In an SEC filing on Wednesday, Fidelity Investments, the second largest investor in Herbalife (NYSE: HLF), said it had cut its stake in the firm to 7.4 million shares, a 14 percent reduction from the 8.6 million shares it reported owning at the end of June.

"The fact that Fidelity is selling is a good sign," said Bill Ackman, the billionaire hedge fund manager who bet $1 billion that Herbalife's stock would collapse.

Fidelity declined to comment.

The mutual fund's portfolio managers, including Steve Wymer of Fidelity Growth Company Fund, have been cooling on Herbalife in recent months. Boston-based Fidelity funds cut their stake in Herbalife by 26 percent in the second quarter, disclosures show.

Sales after the Federal Trade Commission fined Herbalife $200 million on July 15 could suggest sentiment may be souring more quickly on the $6 billion market cap nutrition and weight loss company.

The FTC ordered Herbalife to hire a monitor to track product sales and said the company had been deceiving hundreds of thousands of hopeful people.

Ackman, who has lobbied the government to shut Herbalife down, has called the company a pyramid scheme.

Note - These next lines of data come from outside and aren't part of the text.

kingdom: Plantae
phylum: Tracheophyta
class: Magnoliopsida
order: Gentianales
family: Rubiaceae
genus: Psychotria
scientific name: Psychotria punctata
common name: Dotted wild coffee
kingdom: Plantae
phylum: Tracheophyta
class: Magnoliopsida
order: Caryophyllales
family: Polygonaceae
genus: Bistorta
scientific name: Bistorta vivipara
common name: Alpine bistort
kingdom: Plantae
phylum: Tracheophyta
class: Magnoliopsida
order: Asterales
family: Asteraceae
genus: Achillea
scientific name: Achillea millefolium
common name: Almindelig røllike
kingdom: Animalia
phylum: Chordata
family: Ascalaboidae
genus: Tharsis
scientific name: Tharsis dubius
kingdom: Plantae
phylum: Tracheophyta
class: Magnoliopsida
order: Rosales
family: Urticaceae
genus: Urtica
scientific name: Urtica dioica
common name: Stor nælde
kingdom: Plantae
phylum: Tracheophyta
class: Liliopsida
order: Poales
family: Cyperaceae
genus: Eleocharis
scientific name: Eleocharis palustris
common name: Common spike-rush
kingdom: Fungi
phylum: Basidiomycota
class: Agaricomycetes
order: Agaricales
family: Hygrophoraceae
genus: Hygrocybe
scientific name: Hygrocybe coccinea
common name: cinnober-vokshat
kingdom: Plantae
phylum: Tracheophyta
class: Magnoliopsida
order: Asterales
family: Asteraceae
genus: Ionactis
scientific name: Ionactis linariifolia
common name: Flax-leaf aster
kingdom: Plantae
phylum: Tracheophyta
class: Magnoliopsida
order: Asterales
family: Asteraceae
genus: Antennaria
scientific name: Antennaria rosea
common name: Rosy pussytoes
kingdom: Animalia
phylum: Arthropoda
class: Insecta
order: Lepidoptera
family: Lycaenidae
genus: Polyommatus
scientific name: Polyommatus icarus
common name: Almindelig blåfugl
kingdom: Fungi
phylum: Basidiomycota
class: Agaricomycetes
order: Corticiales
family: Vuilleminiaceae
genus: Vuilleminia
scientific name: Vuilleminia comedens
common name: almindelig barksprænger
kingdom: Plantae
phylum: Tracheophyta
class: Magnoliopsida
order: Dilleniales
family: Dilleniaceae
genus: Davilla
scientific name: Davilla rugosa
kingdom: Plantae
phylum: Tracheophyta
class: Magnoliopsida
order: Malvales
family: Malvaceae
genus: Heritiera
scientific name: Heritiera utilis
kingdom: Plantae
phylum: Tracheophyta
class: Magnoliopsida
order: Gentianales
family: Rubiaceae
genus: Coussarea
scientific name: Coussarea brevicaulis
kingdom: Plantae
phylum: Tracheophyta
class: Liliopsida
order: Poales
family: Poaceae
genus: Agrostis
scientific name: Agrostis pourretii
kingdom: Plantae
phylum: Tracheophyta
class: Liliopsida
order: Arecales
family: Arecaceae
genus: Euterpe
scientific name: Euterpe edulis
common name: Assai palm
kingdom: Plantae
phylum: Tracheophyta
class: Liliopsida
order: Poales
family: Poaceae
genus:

"There is no longer a bull case to be made for this stock," Ackman said on Thursday evening. With the stock price up 22 percent this year, he is sitting on several hundred million dollars of paper losses.

Ackman made his remarks after a screening of "Betting on Zero," a film that details his four-year battle with Herbalife.

Herbalife declined to comment, but the company's stock has rallied about 10 percent since the FTC fine was announced.

Other large investors, including Credit Suisse, Blue Mountain Capital Management and TIAA Cref Investment Management have also cut their stakes in the second quarter, according to new regulatory filings.

Some investors have loaded up on Herbalife, however, including William Blair Investment Management, which bought 1.5 million shares during the second quarter, SEC filings show.

Billionaire Carl Icahn, Herbalife's largest investor, has five representatives on the board. He owned 17 million shares on March 31 and has not yet released second-quarter holdings.